Department of Physiology, Ajou University School of Medicine, Suwon 16499, Korea.
School of Software, Shandong University, Jinan 250101, China.
Cells. 2019 Oct 28;8(11):1332. doi: 10.3390/cells8111332.
DNA -methylcytosine (4mC) is one of the key epigenetic alterations, playing essential roles in DNA replication, differentiation, cell cycle, and gene expression. To better understand 4mC biological functions, it is crucial to gain knowledge on its genomic distribution. In recent times, few computational studies, in particular machine learning (ML) approaches have been applied in the prediction of 4mC site predictions. Although ML-based methods are promising for 4mC identification in other species, none are available for detecting 4mCs in the mouse genome. Our novel computational approach, called 4mCpred-EL, is the first method for identifying 4mC sites in the mouse genome where four different ML algorithms with a wide range of seven feature encodings are utilized. Subsequently, those feature encodings predicted probabilistic values are used as a feature vector and are once again inputted to ML algorithms, whose corresponding models are integrated into ensemble learning. Our benchmarking results demonstrated that 4mCpred-EL achieved an accuracy and MCC values of 0.795 and 0.591, which significantly outperformed seven other classifiers by more than 1.5-5.9% and 3.2-11.7%, respectively. Additionally, 4mCpred-EL attained an overall accuracy of 79.80%, which is 1.8-5.1% higher than that yielded by seven other classifiers in the independent evaluation. We provided a user-friendly web server, namely 4mCpred-EL which could be implemented as a pre-screening tool for the identification of potential 4mC sites in the mouse genome.
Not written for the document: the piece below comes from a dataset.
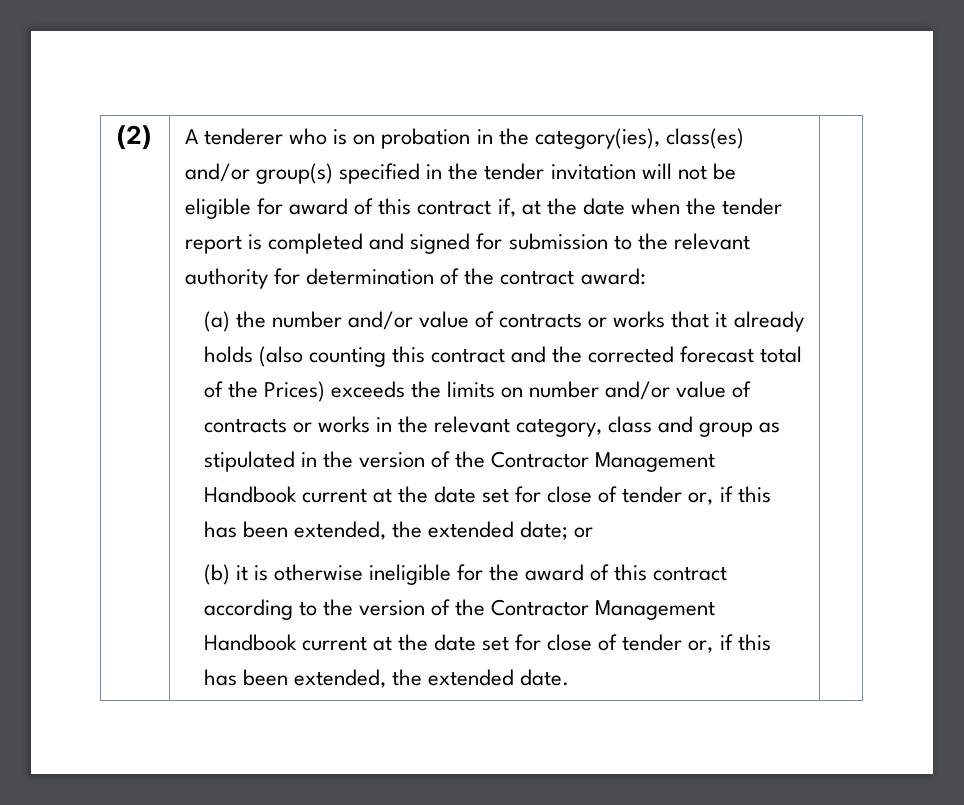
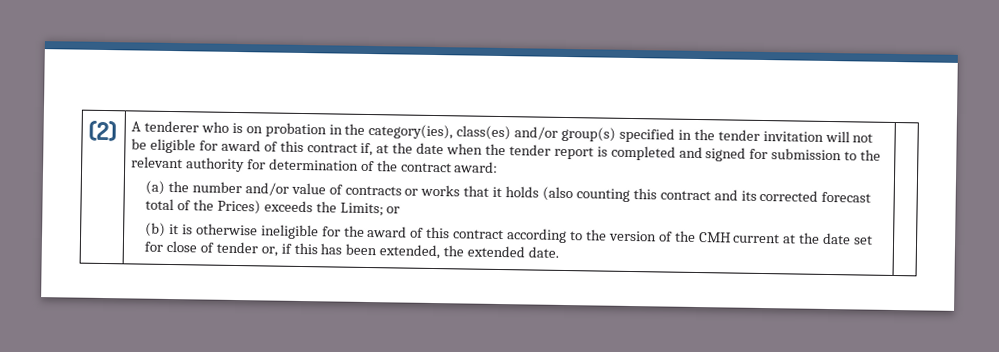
[733,311,804,332] already -> (503, 192) none
[552,346,583,363] the -> [740,190,757,201] its
[447,381,752,400] [203,416,781,437] [203,451,716,472] [203,486,771,505] [203,521,569,540] limits on number and/or value of contracts or works in the relevant category, class and group as stipulated in the version of the Contractor Management Handbook current at the date set for close of tender or, if this has been extended, the extended date; -> [339,202,384,217] Limits;
[491,599,716,620] [203,634,297,651] Contractor Management Handbook -> [698,232,731,243] CMH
DNA -甲基胞嘧啶(4mC)是关键的表观遗传改变之一,在 DNA 复制、分化、细胞周期和基因表达中发挥着重要作用。为了更好地理解 4mC 的生物学功能,了解其基因组分布至关重要。最近,有一些计算研究,特别是机器学习(ML)方法被应用于预测 4mC 位点的预测。虽然基于 ML 的方法在预测其他物种中的 4mC 识别方面很有前景,但在检测小鼠基因组中的 4mC 方面还没有可用的方法。我们的新计算方法称为 4mCpred-EL,是第一个用于识别小鼠基因组中 4mC 位点的方法,其中使用了四种不同的 ML 算法和七种特征编码的广泛范围。随后,这些特征编码预测的概率值被用作特征向量,并再次输入到 ML 算法中,相应的模型被集成到集成学习中。我们的基准测试结果表明,4mCpred-EL 的准确率和 MCC 值分别为 0.795 和 0.591,比其他七种分类器分别高出 1.5-5.9%和 3.2-11.7%。此外,4mCpred-EL 的总体准确率为 79.80%,比其他七种分类器在独立评估中产生的准确率高出 1.8-5.1%。我们提供了一个用户友好的网络服务器,即 4mCpred-EL,可以作为识别小鼠基因组中潜在 4mC 位点的预筛选工具。